Wednesday, April 1, 2009

The Fix Is In

The other contributor to this blog has been lax, while I have been merely absent. This will attempt to correct that, and to address a question that has been bothering me for a few months: Why are the Big Banks and Wall Street on board with the Marxists? Does it smack at all of conspiracy that Paulson came from Goldman Sachs, as did Rubin, the mentor of Geithner, as did Summers, and that all of the major moves we have seen recently seem to benefit only Wall Street, and do nothing for the rest of us? Could it be because, while Paulson told us that "credit markets were frozen" and that there was an "electronic run on banks", all that was really happening was that he and Bush were looking around the room, so to speak, and seeing that a few big investment houses were having trouble borrowing, and that had to be fixed? But was there a credit crisis? How many unsolicited mailings did you receive during the last quarter of 08, or for that matter this quarter of 09, offering you yet another credit card, refinancing of your mortgage, etc.? Consumer credit and other forms of producer credit were, it seems, doing just fine.

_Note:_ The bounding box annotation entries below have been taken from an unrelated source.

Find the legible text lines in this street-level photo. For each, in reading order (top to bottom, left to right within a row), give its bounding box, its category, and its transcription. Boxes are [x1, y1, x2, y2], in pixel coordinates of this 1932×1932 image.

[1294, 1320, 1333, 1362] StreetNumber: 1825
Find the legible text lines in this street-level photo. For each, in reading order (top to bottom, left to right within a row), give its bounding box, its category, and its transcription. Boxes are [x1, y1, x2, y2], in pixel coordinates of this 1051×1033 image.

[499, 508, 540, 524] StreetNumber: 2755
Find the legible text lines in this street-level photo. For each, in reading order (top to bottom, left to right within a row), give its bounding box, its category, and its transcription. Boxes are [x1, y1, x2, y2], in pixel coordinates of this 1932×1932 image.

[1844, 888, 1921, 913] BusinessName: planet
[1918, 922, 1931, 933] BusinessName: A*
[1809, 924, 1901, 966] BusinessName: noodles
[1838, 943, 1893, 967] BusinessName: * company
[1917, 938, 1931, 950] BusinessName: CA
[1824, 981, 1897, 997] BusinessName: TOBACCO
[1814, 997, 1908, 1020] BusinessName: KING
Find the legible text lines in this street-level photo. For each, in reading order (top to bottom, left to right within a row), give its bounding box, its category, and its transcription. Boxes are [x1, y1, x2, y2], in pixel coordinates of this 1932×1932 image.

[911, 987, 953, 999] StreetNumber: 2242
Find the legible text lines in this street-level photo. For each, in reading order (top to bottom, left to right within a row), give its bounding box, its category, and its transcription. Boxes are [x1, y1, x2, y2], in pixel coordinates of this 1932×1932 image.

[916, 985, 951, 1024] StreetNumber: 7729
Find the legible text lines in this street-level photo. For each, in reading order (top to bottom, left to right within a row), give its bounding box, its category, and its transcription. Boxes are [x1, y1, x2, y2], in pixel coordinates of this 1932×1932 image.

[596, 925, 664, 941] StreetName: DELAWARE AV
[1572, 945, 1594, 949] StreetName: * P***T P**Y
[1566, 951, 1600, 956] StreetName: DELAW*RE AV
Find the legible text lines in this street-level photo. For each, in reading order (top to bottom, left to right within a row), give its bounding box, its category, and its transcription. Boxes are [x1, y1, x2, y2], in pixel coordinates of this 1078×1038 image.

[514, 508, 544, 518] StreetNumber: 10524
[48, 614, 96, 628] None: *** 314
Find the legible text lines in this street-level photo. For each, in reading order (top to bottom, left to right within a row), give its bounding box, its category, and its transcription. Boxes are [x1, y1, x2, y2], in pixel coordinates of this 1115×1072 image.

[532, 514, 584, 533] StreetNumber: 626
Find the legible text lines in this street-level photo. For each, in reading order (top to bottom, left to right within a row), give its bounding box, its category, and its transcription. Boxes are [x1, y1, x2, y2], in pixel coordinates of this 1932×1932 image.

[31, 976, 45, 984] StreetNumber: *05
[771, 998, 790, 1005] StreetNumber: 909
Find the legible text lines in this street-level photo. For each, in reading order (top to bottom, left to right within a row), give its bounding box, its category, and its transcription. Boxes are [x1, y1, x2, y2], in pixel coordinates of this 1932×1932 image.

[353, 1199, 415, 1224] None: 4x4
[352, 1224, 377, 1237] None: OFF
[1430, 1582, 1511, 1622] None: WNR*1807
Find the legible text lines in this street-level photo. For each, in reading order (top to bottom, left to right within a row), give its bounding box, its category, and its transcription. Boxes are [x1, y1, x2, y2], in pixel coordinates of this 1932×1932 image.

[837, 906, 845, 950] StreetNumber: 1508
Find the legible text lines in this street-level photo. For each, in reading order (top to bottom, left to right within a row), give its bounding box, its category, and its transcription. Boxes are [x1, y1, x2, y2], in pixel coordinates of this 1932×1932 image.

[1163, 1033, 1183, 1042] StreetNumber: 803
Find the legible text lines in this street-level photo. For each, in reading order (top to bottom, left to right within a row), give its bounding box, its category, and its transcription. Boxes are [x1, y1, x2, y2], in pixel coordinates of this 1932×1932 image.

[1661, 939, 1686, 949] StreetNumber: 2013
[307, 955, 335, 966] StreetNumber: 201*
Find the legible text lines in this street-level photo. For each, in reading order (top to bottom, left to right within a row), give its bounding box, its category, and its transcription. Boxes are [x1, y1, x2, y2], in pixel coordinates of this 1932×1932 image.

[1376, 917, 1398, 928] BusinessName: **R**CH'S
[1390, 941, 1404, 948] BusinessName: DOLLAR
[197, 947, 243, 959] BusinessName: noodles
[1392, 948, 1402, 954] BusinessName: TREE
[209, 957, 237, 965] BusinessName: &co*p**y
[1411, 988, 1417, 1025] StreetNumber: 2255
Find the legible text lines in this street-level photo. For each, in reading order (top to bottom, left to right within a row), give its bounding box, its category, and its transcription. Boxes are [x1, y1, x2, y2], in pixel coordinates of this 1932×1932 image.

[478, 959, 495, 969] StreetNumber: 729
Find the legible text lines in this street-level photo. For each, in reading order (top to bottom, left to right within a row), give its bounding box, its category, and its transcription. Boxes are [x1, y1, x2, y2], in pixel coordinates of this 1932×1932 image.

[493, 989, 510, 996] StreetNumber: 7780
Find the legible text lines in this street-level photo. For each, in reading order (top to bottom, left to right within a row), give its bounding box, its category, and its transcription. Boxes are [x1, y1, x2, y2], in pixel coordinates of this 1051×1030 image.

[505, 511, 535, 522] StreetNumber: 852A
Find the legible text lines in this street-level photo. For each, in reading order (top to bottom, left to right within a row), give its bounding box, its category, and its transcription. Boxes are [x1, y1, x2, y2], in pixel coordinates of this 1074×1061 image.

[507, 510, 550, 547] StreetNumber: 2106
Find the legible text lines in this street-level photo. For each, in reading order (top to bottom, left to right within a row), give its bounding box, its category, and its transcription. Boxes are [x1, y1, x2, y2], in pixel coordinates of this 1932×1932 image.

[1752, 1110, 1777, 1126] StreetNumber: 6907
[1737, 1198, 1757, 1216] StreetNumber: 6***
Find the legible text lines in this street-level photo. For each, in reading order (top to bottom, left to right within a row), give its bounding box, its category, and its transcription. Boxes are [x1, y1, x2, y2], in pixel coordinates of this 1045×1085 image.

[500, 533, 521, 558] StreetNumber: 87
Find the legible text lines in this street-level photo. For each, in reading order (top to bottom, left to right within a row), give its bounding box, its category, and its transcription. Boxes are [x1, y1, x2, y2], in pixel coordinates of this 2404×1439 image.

Why is power being consolidated in the Oval Office while these Wall Street firms and banks take in billions of our taxpayer dollars to accomplish ... what? Goldman claims it was "forced" to take 25 Billion from the government, but otherwise doesn't need the bailout. But Goldman got at least 13 of the 170 Billion paid to AIG, which, in addition to Goldman, paid Bank of America, Merrill Lynch (and who got that little company?), UBS, JP Morgan, Chase, Morgan Stanley, Deutsche Bank and Barclays additional Billions. AIG, the company that Sean Brodrick reports lost $7700 a second in the last quarter of 08 (total over 61 Billion), was nothing more than a conduit to pay the friends of Paulson, Geithner and Summers. How did the people who cheered when the laws changed to allow banks to play in the derivatives market get to run the government's programs to "fix" the problems created in part by that travesty?

My next entry will provide some historical perspective to these "fixes", but does anyone smell a rat? Is this change we can hope for? Or nascent corruption? Desmond Lachman, an official at IMF, wrote in the Washington Post that the recent "dalliance" (see my post below) shows that we should compare the US not to Japan (and its ten-year hiatus caused by poor government regulation in attempting to solve its "crisis"), but rather it should be compared to Argentina, Russia, and Thailand, which collapsed under their own corruption.

Once government assumes the "Commanding Heights" of a command economy, liberty and free markets can and will be held hostage to the "friends of the state", and capitalism is only a twisted, ugly shell of the magical system that made this country great. If you think I am overreacting, ask yourself - how is Obama's insistence on the firing of the CEO of one of the largest companies in the US any different than Putin's arrest of the CEO of Russia's largest oil company, when they disagreed? A despot is a despot is a tyrant is a king is a dictator, and they are all corrupt.